Why access reviews matter for agent runtimes
Most organizations treat an agent runtime like a black box that simply executes scripts, deploys containers, or runs scheduled jobs. In practice the runtime authenticates with a static API key or a long-lived service account, then talks directly to databases, Kubernetes clusters, or SSH endpoints. Because the credential never changes and the connection bypasses any gate, a compromised runtime can exfiltrate data, execute destructive commands, or pivot laterally without any visibility.
This pattern leaves three critical gaps. First, there is no systematic way to verify that a particular job still needs the permissions it was granted. Second, any deviation from the expected command set goes unnoticed until an incident is reported. Third, auditors cannot trace who triggered a specific operation because the runtime never records the request at a central point.
What an access review program tries to fix
An access review program for agent runtimes aims to answer the question “does this runtime still need this level of access?” By periodically checking the permissions attached to a service account and requiring justification for any excess, teams can shrink the attack surface. However, a review alone does not stop a runtime from abusing its existing rights in real time. The request still travels straight from the runtime to the target, without an audit trail, without inline data masking, and without a chance for a human to approve a risky command.

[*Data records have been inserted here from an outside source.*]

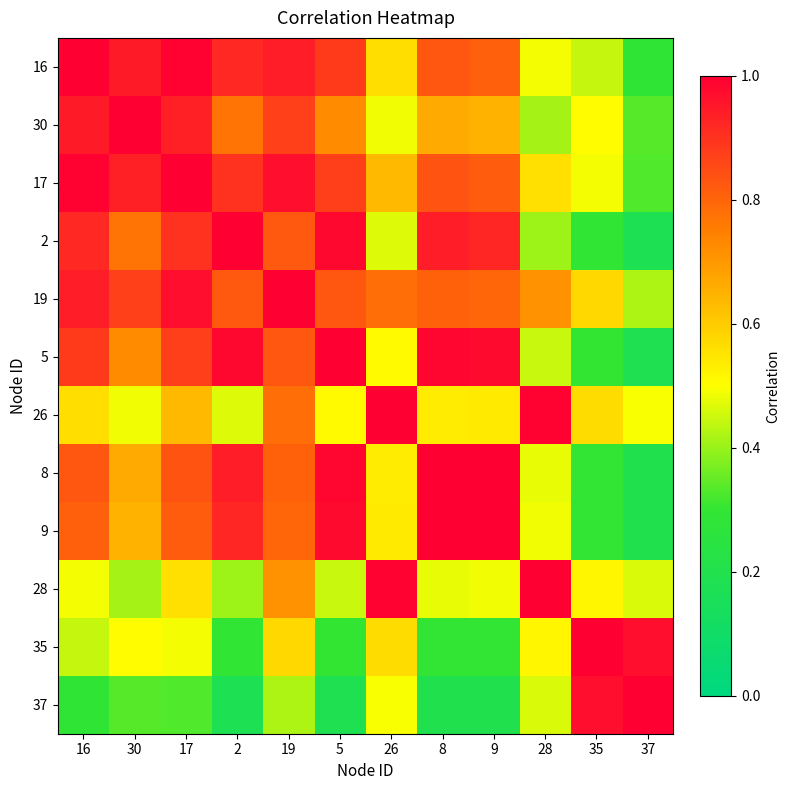

Reading left to right, transcribe all the data shown in this chart.

16: 16=1.0	30=0.9	17=1.0	2=0.9	19=0.9	5=0.9	26=0.6	8=0.8	9=0.8	28=0.5	35=0.4	37=0.3
30: 16=0.9	30=1.0	17=0.9	2=0.8	19=0.9	5=0.7	26=0.5	8=0.7	9=0.6	28=0.4	35=0.5	37=0.3
17: 16=1.0	30=0.9	17=1.0	2=0.9	19=1.0	5=0.9	26=0.6	8=0.8	9=0.8	28=0.6	35=0.5	37=0.3
2: 16=0.9	30=0.8	17=0.9	2=1.0	19=0.8	5=1.0	26=0.5	8=0.9	9=0.9	28=0.4	35=0.3	37=0.2
19: 16=0.9	30=0.9	17=1.0	2=0.8	19=1.0	5=0.8	26=0.8	8=0.8	9=0.8	28=0.7	35=0.6	37=0.4
5: 16=0.9	30=0.7	17=0.9	2=1.0	19=0.8	5=1.0	26=0.5	8=1.0	9=1.0	28=0.4	35=0.3	37=0.2
26: 16=0.6	30=0.5	17=0.6	2=0.5	19=0.8	5=0.5	26=1.0	8=0.5	9=0.5	28=1.0	35=0.6	37=0.5
8: 16=0.8	30=0.7	17=0.8	2=0.9	19=0.8	5=1.0	26=0.5	8=1.0	9=1.0	28=0.5	35=0.3	37=0.2
9: 16=0.8	30=0.6	17=0.8	2=0.9	19=0.8	5=1.0	26=0.5	8=1.0	9=1.0	28=0.5	35=0.3	37=0.2
28: 16=0.5	30=0.4	17=0.6	2=0.4	19=0.7	5=0.4	26=1.0	8=0.5	9=0.5	28=1.0	35=0.5	37=0.5
35: 16=0.4	30=0.5	17=0.5	2=0.3	19=0.6	5=0.3	26=0.6	8=0.3	9=0.3	28=0.5	35=1.0	37=1.0
37: 16=0.3	30=0.3	17=0.3	2=0.2	19=0.4	5=0.2	26=0.5	8=0.2	9=0.2	28=0.5	35=1.0	37=1.0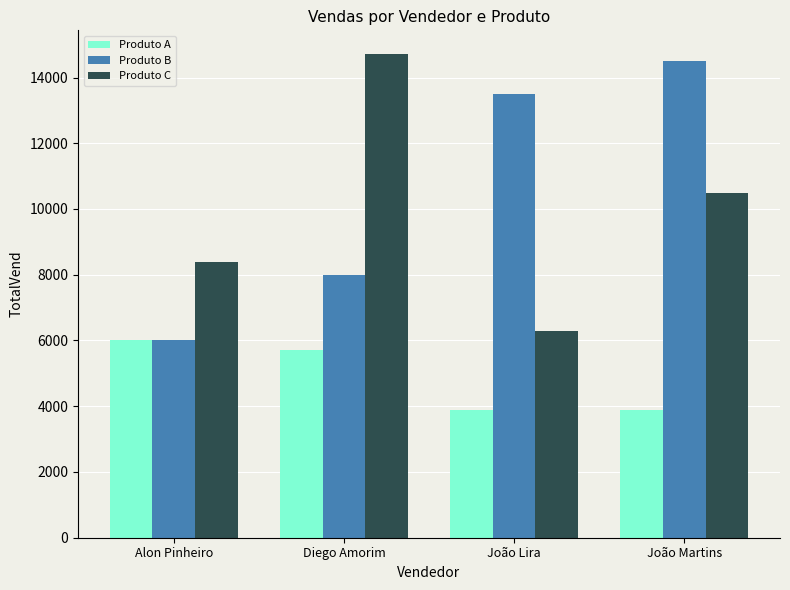

Which series has the largest total across all categories?

Produto B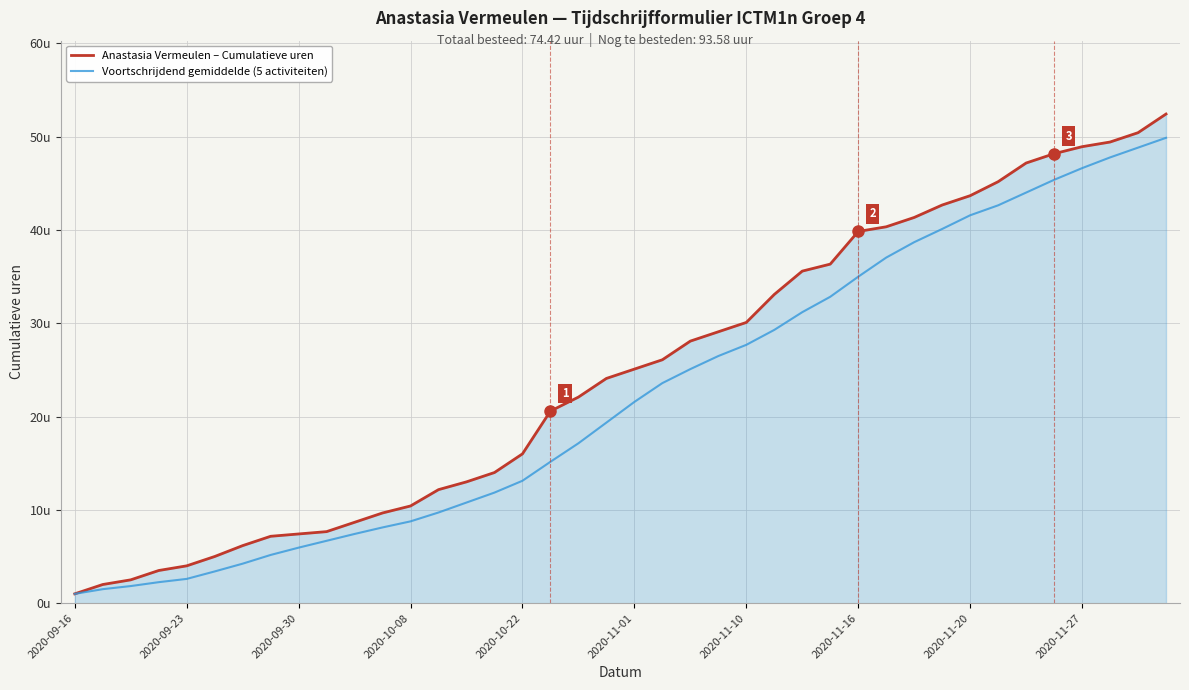

What are all the series names shown in the legend?

Anastasia Vermeulen – Cumulatieve uren, Voortschrijdend gemiddelde (5 activiteiten)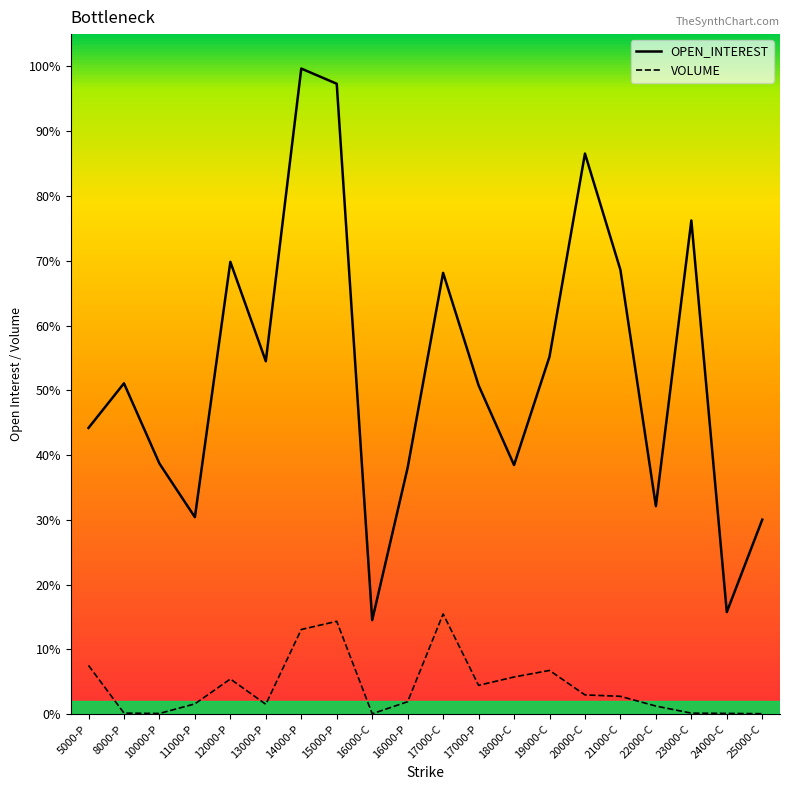

True or false: VOLUME and OPEN_INTEREST intersect in this chart.

False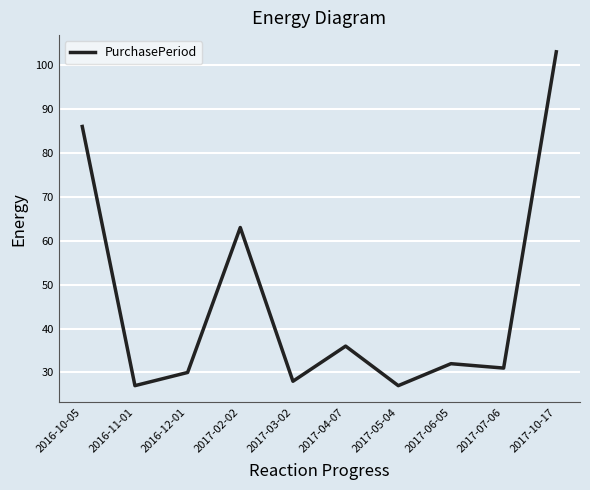

How many series are shown in this chart?

1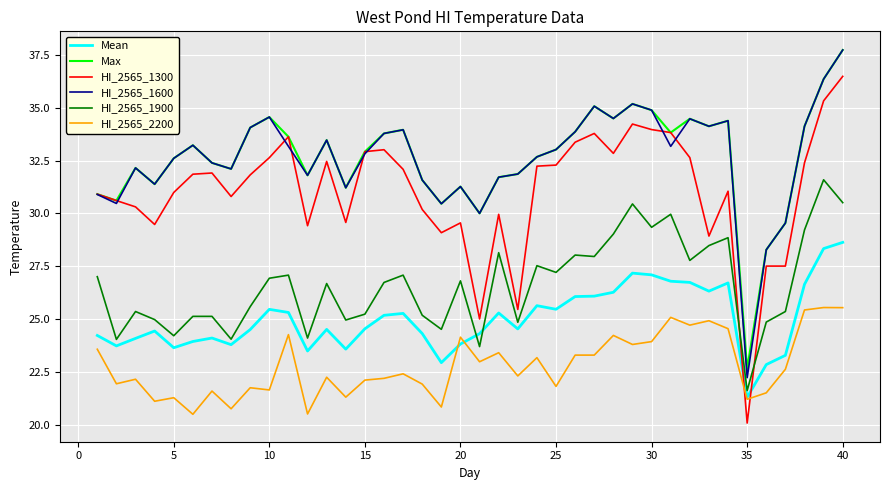

Which series has the largest range (max minus min)?

HI_2565_1300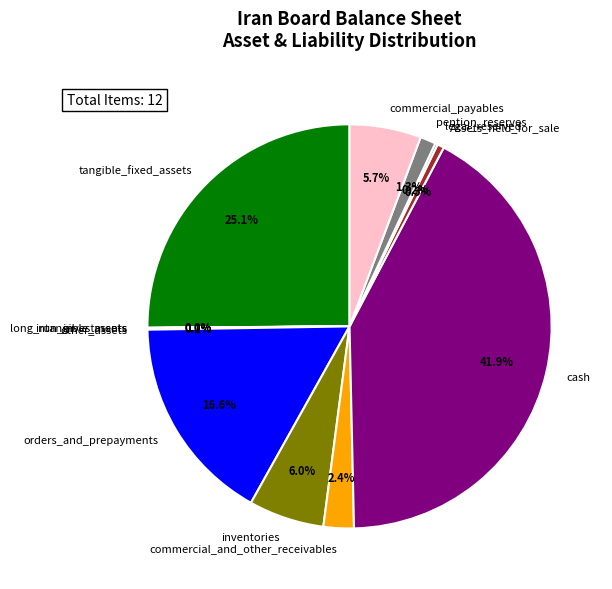

Which slice is the largest?

cash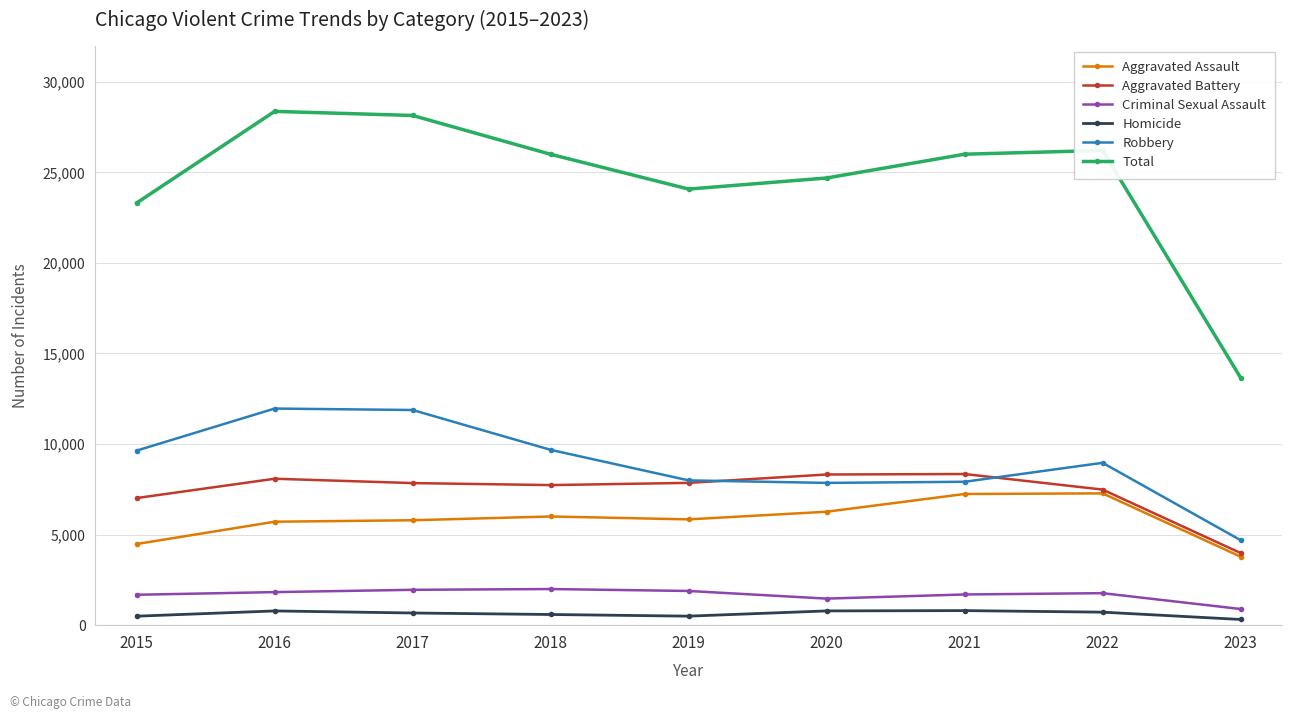

What is the difference between the Aggravated Assault values at 2021 and 2016?

1531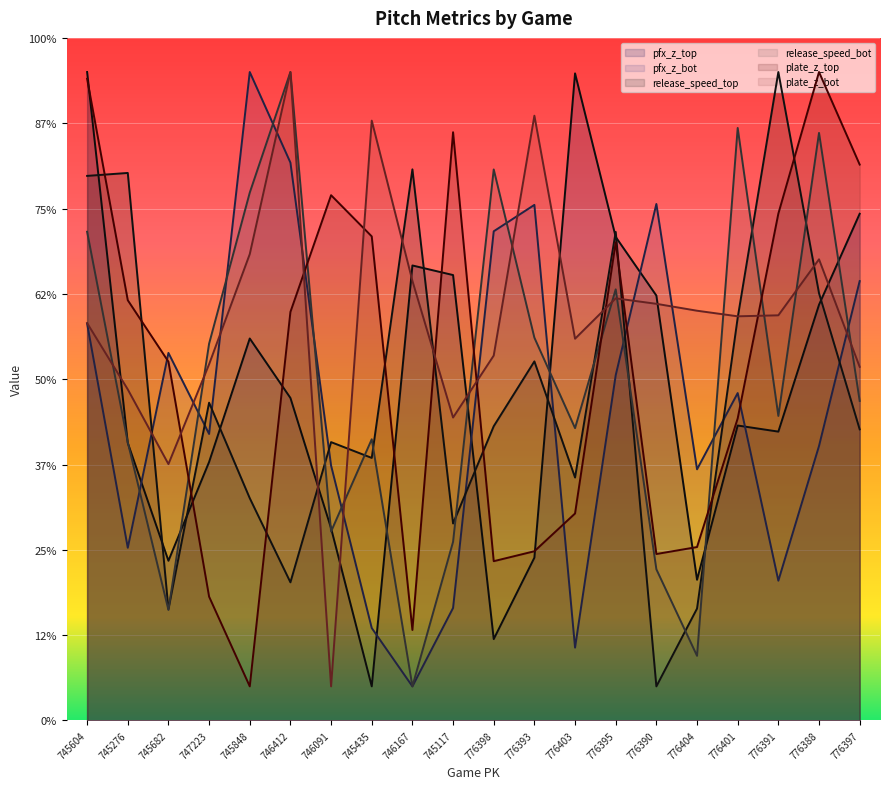

Reading right to left, transcribe all the data shown in this chart.

pfx_z_top: 3.0	2.4	1.7	1.7	0.8	2.5	2.8	3.8	1.0	0.5	2.6	2.7	0.2	1.1	1.9	2.2	1.5	0.9	1.6	3.8
pfx_z_bot: 2.6	1.6	0.8	1.9	1.5	3.0	2.0	0.4	3.0	2.9	0.7	0.2	0.5	1.5	3.3	3.8	1.7	2.2	1.0	2.3
release_speed_top: 1.7	2.5	3.8	2.4	0.7	0.2	2.9	1.4	2.1	1.7	1.2	3.2	1.5	1.6	0.8	1.3	1.9	0.7	3.2	3.2
release_speed_bot: 1.9	3.4	1.8	3.5	0.4	0.9	2.5	1.7	2.2	3.2	1.0	0.2	1.6	1.1	3.8	3.1	2.2	0.6	1.6	2.9
plate_z_top: 3.3	3.8	3.0	1.8	1.0	1.0	2.8	1.2	1.0	0.9	3.4	0.5	2.8	3.1	2.4	0.2	0.7	2.1	2.5	3.8
plate_z_bot: 2.1	2.7	2.4	2.4	2.4	2.4	2.5	2.2	3.5	2.1	1.8	2.6	3.5	0.2	3.8	2.7	2.1	1.5	1.9	2.3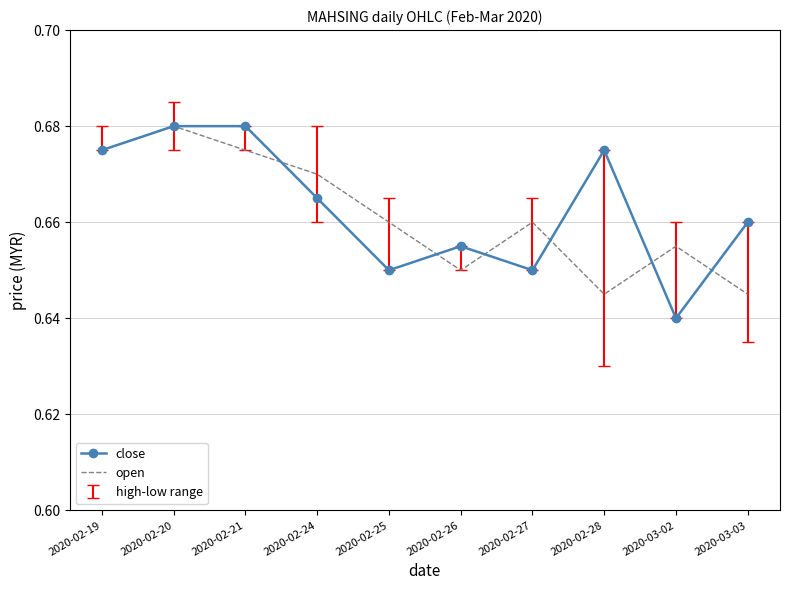

True or false: close has more than 1 interior local peaks.

True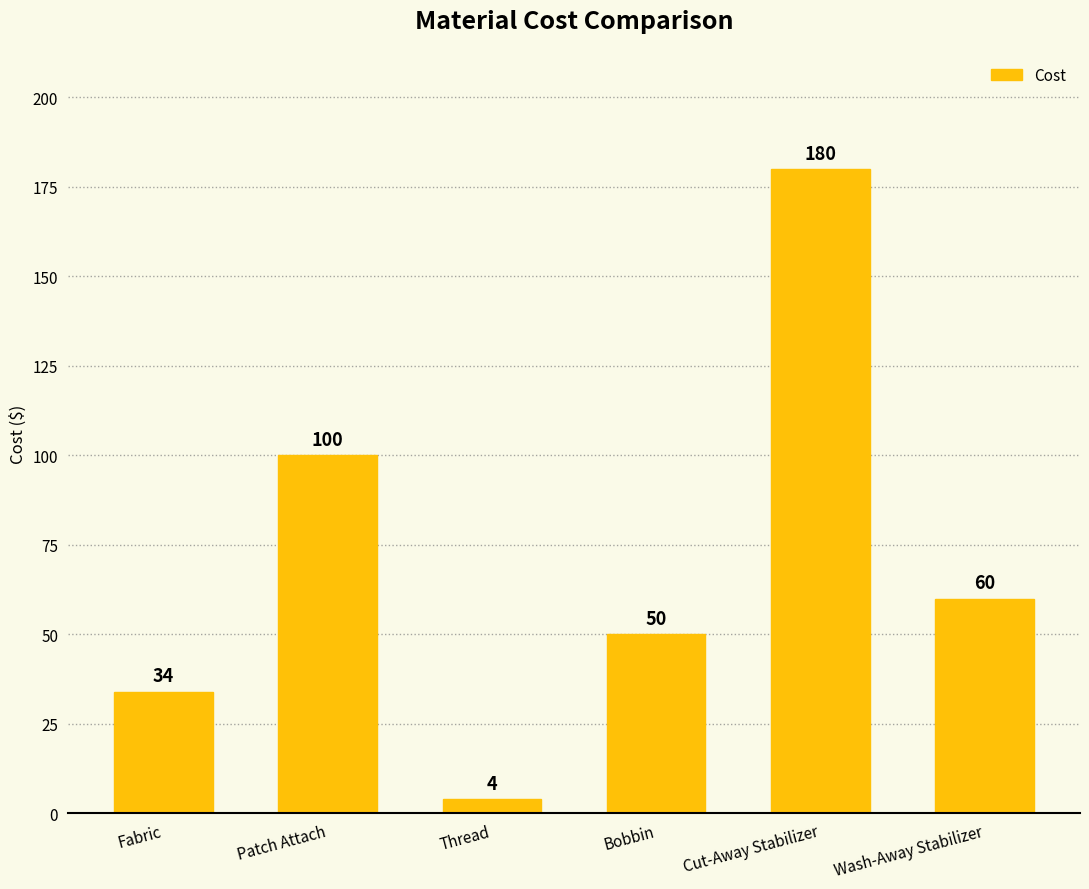

True or false: the data shows 60 at Wash-Away Stabilizer.

True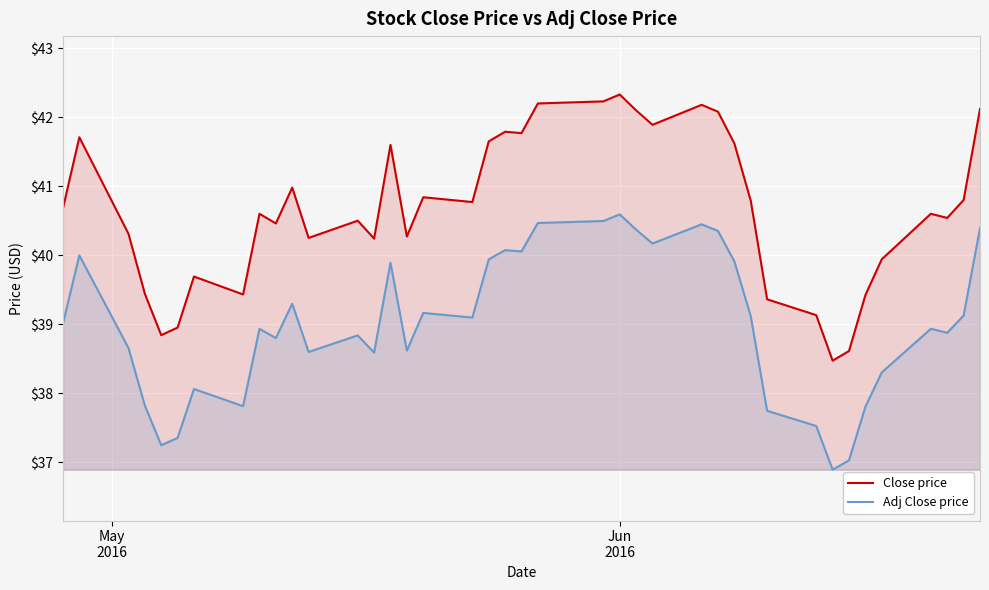

What is the average value of the Adj Close price series?

39.0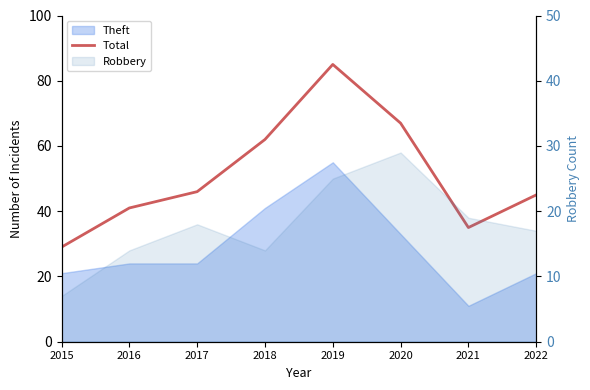

Reading left to right, what are all the values shown in this chart?

29	41	46	62	85	67	35	45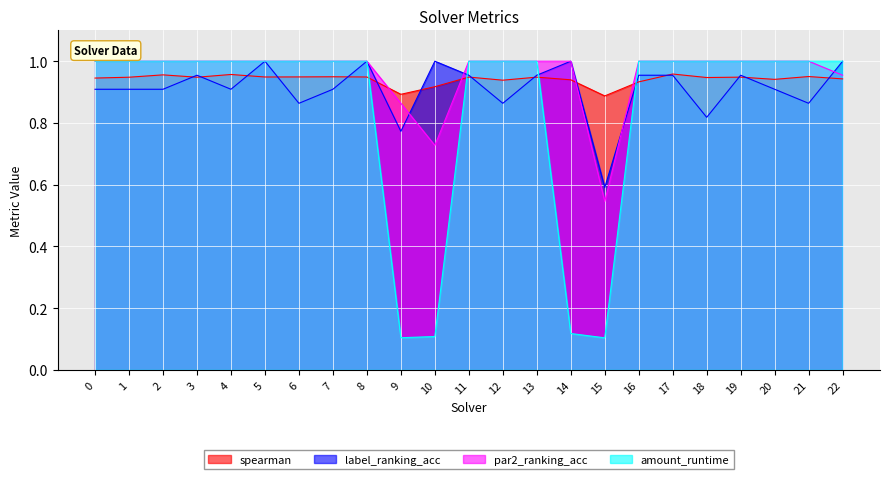

The spearman series shows 1.0 at 21. True or false?

True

How hoop.dev provides the missing enforcement layer
hoop.dev inserts a Layer 7 gateway between the agent runtime and the infrastructure it reaches. The gateway is the only place where policy can be enforced, because all traffic must pass through it.
When a runtime initiates a connection, hoop.dev first validates the identity presented by the runtime’s OIDC token. The setup stage, defining service accounts, assigning groups, and configuring the gateway’s OIDC trust, decides who the request is. After that, hoop.dev examines each request in the data path.
hoop.dev records every session, so a replay is always available for auditors. It can mask sensitive fields in query results, preventing accidental leakage of secrets. It blocks commands that match a deny list, and it can route high-risk operations to a just-in-time approval workflow before they reach the target. Because the enforcement happens inside the gateway, the runtime never sees the underlying credential, and the organization gains a complete audit trail.